(Plain-text document sources)

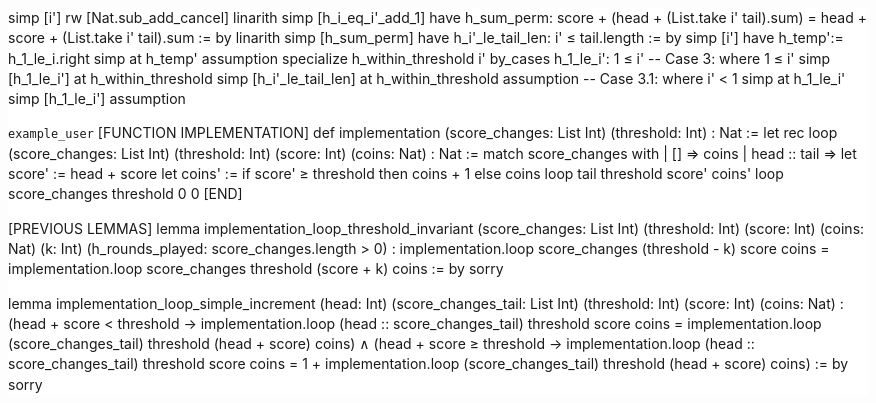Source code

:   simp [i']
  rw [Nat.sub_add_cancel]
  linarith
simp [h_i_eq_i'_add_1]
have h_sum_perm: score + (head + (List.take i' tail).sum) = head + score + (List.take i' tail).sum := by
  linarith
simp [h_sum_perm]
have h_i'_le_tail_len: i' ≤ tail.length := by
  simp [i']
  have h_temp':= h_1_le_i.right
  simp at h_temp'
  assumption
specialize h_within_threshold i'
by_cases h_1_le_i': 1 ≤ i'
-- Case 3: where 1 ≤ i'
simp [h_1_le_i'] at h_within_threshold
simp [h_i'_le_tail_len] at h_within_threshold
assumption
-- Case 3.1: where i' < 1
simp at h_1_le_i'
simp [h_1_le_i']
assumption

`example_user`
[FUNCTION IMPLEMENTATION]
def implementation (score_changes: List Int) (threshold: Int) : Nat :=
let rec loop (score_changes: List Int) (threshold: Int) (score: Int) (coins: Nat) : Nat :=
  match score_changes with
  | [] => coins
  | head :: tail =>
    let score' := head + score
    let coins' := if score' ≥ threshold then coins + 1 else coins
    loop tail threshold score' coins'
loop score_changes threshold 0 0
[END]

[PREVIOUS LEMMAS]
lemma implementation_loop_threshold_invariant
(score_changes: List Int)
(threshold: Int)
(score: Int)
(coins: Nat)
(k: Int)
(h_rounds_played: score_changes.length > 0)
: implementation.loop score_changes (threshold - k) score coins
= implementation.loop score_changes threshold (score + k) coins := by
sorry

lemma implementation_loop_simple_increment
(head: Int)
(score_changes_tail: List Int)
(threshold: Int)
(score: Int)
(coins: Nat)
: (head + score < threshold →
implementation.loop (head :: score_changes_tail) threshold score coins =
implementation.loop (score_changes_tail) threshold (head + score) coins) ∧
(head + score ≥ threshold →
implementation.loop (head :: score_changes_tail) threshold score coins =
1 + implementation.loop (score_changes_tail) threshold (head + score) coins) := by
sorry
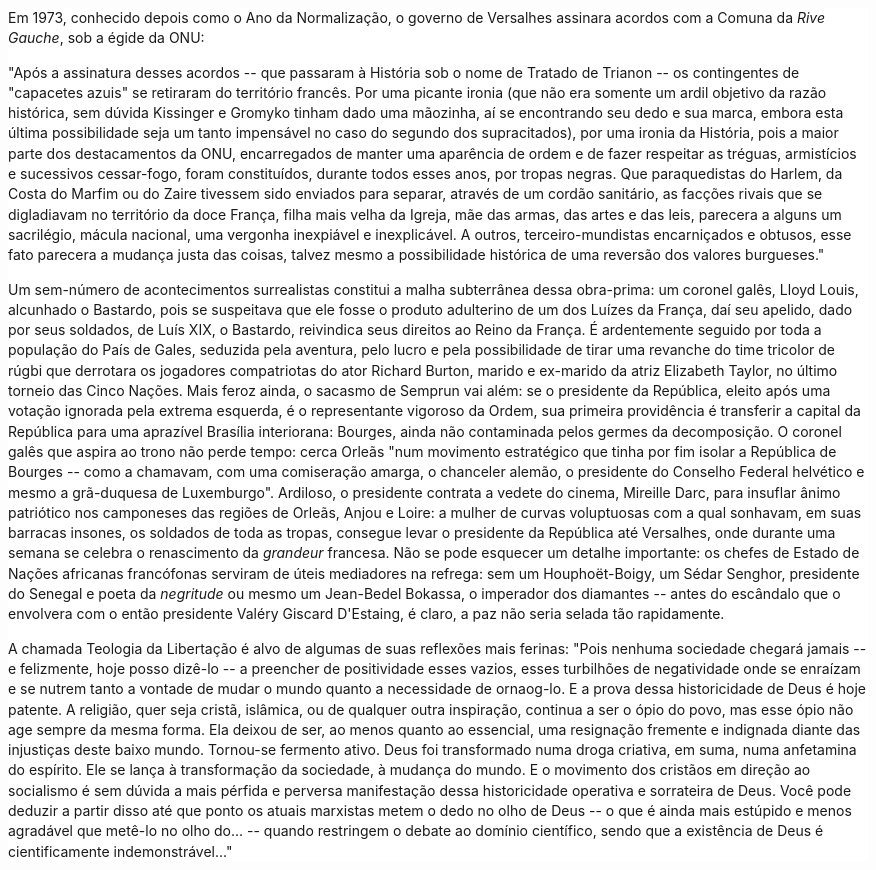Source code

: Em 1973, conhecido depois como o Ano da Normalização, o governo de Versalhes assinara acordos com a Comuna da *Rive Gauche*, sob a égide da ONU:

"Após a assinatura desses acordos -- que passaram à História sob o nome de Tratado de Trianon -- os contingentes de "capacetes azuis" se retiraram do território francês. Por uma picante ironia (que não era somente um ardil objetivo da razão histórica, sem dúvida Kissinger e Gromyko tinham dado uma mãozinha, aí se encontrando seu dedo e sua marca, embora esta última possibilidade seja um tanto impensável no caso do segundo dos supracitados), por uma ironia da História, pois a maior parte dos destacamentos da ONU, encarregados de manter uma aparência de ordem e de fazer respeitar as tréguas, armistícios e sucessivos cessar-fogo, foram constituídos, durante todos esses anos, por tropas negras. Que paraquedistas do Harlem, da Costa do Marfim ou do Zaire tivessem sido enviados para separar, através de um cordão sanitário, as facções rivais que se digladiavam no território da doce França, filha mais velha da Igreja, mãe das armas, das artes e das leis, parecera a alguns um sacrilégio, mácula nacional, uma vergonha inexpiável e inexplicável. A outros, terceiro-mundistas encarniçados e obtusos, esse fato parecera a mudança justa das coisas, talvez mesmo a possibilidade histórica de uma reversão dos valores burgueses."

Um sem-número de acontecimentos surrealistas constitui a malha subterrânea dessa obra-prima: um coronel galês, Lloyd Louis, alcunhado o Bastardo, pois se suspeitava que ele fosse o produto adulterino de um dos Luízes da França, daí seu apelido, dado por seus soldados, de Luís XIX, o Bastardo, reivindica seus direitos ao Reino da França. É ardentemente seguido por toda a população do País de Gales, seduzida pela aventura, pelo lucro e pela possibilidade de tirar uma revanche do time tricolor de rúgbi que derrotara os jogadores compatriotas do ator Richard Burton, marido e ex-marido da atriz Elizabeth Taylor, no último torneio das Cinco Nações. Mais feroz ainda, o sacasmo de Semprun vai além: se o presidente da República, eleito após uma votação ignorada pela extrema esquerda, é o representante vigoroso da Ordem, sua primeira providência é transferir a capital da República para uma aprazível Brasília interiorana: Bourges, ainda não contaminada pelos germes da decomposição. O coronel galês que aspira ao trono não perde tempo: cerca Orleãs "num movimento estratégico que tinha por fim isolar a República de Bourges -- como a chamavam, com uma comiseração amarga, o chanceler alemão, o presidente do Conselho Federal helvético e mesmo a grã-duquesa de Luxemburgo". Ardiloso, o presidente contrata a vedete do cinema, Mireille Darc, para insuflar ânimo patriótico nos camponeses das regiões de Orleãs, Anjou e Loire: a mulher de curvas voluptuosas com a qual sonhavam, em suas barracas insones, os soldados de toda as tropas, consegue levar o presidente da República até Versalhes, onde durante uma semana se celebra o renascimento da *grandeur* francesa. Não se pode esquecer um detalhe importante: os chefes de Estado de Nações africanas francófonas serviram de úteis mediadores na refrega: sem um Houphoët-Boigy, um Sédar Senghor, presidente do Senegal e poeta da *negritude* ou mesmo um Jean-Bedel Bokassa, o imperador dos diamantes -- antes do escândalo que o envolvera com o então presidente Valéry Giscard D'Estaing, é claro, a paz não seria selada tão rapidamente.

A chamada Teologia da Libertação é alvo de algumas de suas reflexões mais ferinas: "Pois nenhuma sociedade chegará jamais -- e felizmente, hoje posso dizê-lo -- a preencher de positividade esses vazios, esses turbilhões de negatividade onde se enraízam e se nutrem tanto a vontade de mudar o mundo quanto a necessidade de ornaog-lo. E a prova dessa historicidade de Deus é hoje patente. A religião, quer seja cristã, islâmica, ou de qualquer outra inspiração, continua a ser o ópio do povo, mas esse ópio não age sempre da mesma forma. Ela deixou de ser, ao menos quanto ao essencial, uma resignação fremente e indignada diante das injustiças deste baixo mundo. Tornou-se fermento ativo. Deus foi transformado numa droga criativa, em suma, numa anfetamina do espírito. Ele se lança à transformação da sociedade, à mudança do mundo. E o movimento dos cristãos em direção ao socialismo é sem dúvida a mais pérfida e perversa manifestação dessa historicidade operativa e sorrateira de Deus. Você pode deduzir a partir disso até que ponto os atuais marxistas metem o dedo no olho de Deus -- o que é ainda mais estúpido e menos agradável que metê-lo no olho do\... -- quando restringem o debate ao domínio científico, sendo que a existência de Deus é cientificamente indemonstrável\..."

▶ [What the exercise asks] Above are the records; repeat their lines from the first through the line containing "[] => coins", and leave out each picture.

▶ [Task response]
Source code

:   simp [i']
  rw [Nat.sub_add_cancel]
  linarith
simp [h_i_eq_i'_add_1]
have h_sum_perm: score + (head + (List.take i' tail).sum) = head + score + (List.take i' tail).sum := by
  linarith
simp [h_sum_perm]
have h_i'_le_tail_len: i' ≤ tail.length := by
  simp [i']
  have h_temp':= h_1_le_i.right
  simp at h_temp'
  assumption
specialize h_within_threshold i'
by_cases h_1_le_i': 1 ≤ i'
-- Case 3: where 1 ≤ i'
simp [h_1_le_i'] at h_within_threshold
simp [h_i'_le_tail_len] at h_within_threshold
assumption
-- Case 3.1: where i' < 1
simp at h_1_le_i'
simp [h_1_le_i']
assumption

`example_user`
[FUNCTION IMPLEMENTATION]
def implementation (score_changes: List Int) (threshold: Int) : Nat :=
let rec loop (score_changes: List Int) (threshold: Int) (score: Int) (coins: Nat) : Nat :=
  match score_changes with
  | [] => coins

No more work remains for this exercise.